:: Provided records ::
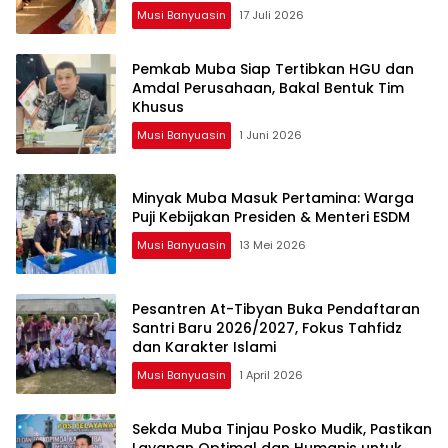
Musi Banyuasin
17 Juli 2026
Pemkab Muba Siap Tertibkan HGU dan
Amdal Perusahaan, Bakal Bentuk Tim
Khusus
Musi Banyuasin
1 Juni 2026
Minyak Muba Masuk Pertamina: Warga
Puji Kebijakan Presiden & Menteri ESDM
Musi Banyuasin
13 Mei 2026
Pesantren At-Tibyan Buka Pendaftaran
Santri Baru 2026/2027, Fokus Tahfidz
dan Karakter Islami
Musi Banyuasin
1 April 2026
Sekda Muba Tinjau Posko Mudik, Pastikan
Layanan Optimal dan Humanis untuk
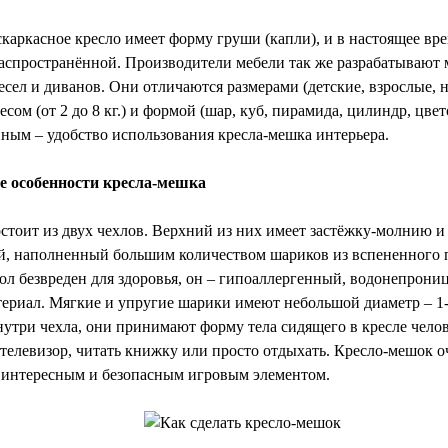
скаркасное кресло имеет форму груши (капли), и в настоящее вр
распространённой. Производители мебели так же разрабатывают
сел и диванов. Они отличаются размерами (детские, взрослые, н
весом (от 2 до 8 кг.) и формой (шар, куб, пирамида, цилиндр, цвето
нным – удобство использования кресла-мешка интерьера.
 особенности кресла-мешка
стоит из двух чехлов. Верхний из них имеет застёжку-молнию и 
й, наполненный большим количеством шариков из вспененного 
ол безвреден для здоровья, он – гипоаллергенный, водонепрони
ериал. Мягкие и упругие шарики имеют небольшой диаметр – 1
нутри чехла, они принимают форму тела сидящего в кресле челов
 телевизор, читать книжку или просто отдыхать. Кресло-мешок оч
я интересным и безопасным игровым элементом.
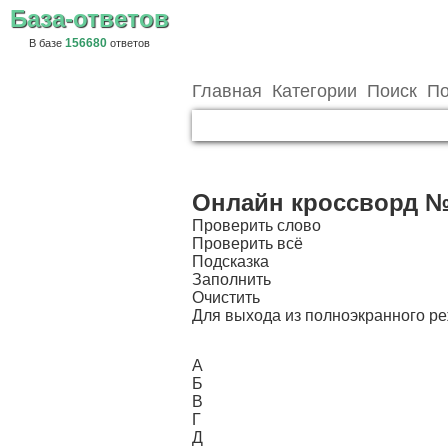
База-ответов
156680
В базе
ответов
Главная
Категории
Поиск
По
Онлайн кроссворд №
Проверить слово
Проверить всё
Подсказка
Заполнить
Очистить
Для выхода из полноэкранного 
А
Б
В
Г
Д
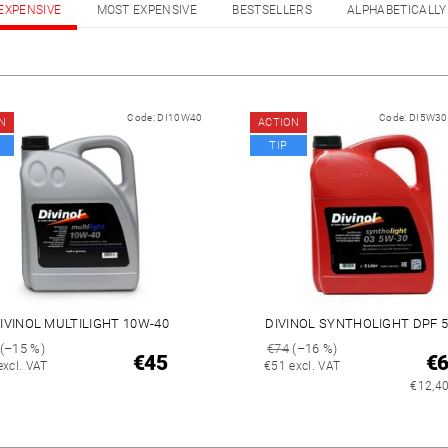
EXPENSIVE
MOST EXPENSIVE
BESTSELLERS
ALPHABETICALLY
Code:
DI10W40
Code:
DI5W3
N
ACTION
TIP
IVINOL MULTILIGHT 10W-40
DIVINOL SYNTHOLIGHT DPF 
(–15 %)
€74
(–16 %)
€45
€
excl. VAT
€51 excl. VAT
€12,40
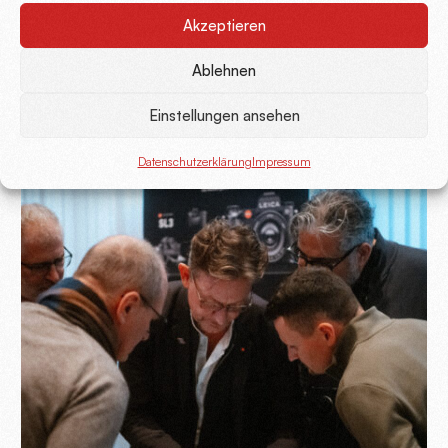
Akzeptieren
Ablehnen
Einstellungen ansehen
Datenschutzerklärung
Impressum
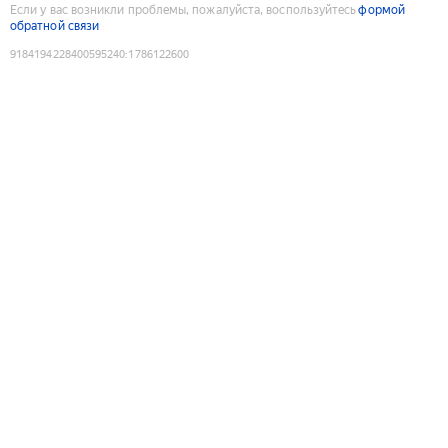
Если у вас возникли проблемы, пожалуйста, воспользуйтесь
формой
обратной связи
9184194228400595240
:
1786122600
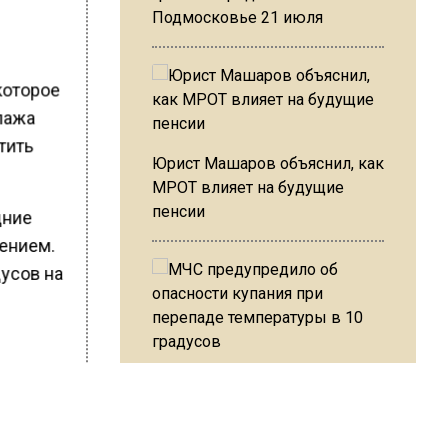
Подмосковье 21 июля
которое
пажа
тить
Юрист Машаров объяснил, как
МРОТ влияет на будущие
пенсии
дние
ением.
дусов на
р
МЧС предупредило об
опасности купания при
перепаде температуры в 10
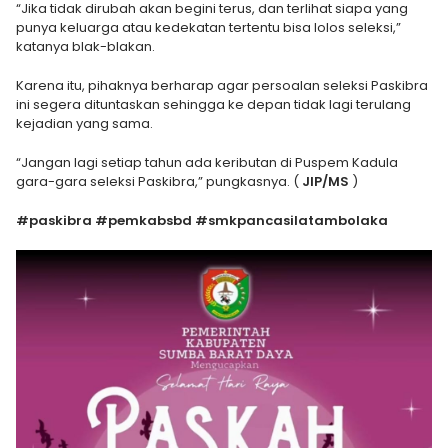
“Jika tidak dirubah akan begini terus, dan terlihat siapa yang
punya keluarga atau kedekatan tertentu bisa lolos seleksi,”
katanya blak-blakan.
Karena itu, pihaknya berharap agar persoalan seleksi Paskibra
ini segera dituntaskan sehingga ke depan tidak lagi terulang
kejadian yang sama.
“Jangan lagi setiap tahun ada keributan di Puspem Kadula
gara-gara seleksi Paskibra,” pungkasnya. (
JIP/MS
)
#paskibra #pemkabsbd #smkpancasilatambolaka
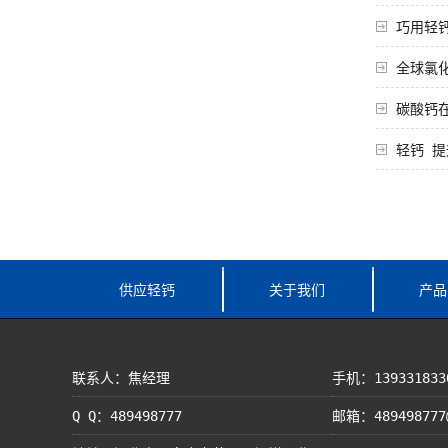
巧用轻
全球氯
碳酸钙
轻钙 
供应轻钙
关于我们
产品
联系人：焦经理
手机：139331833
Q Q：489498777
邮箱：489498777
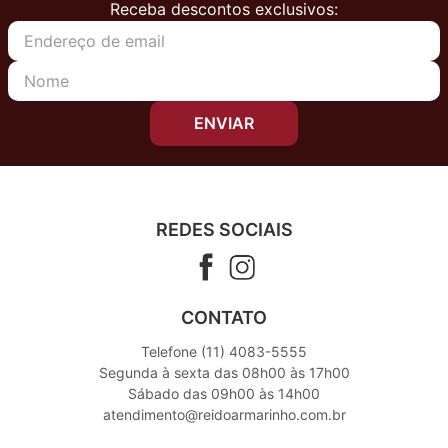
Receba descontos exclusivos:
ENVIAR
REDES SOCIAIS
CONTATO
Telefone (11) 4083-5555
Segunda à sexta das 08h00 às 17h00
Sábado das 09h00 às 14h00
atendimento@reidoarmarinho.com.br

:: Try it ::
Find every line in the material that contains the word "форму", and copy each of those lines in full.

:: Result of the task ::
скаркасное кресло имеет форму груши (капли), и в настоящее вр
нутри чехла, они принимают форму тела сидящего в кресле челов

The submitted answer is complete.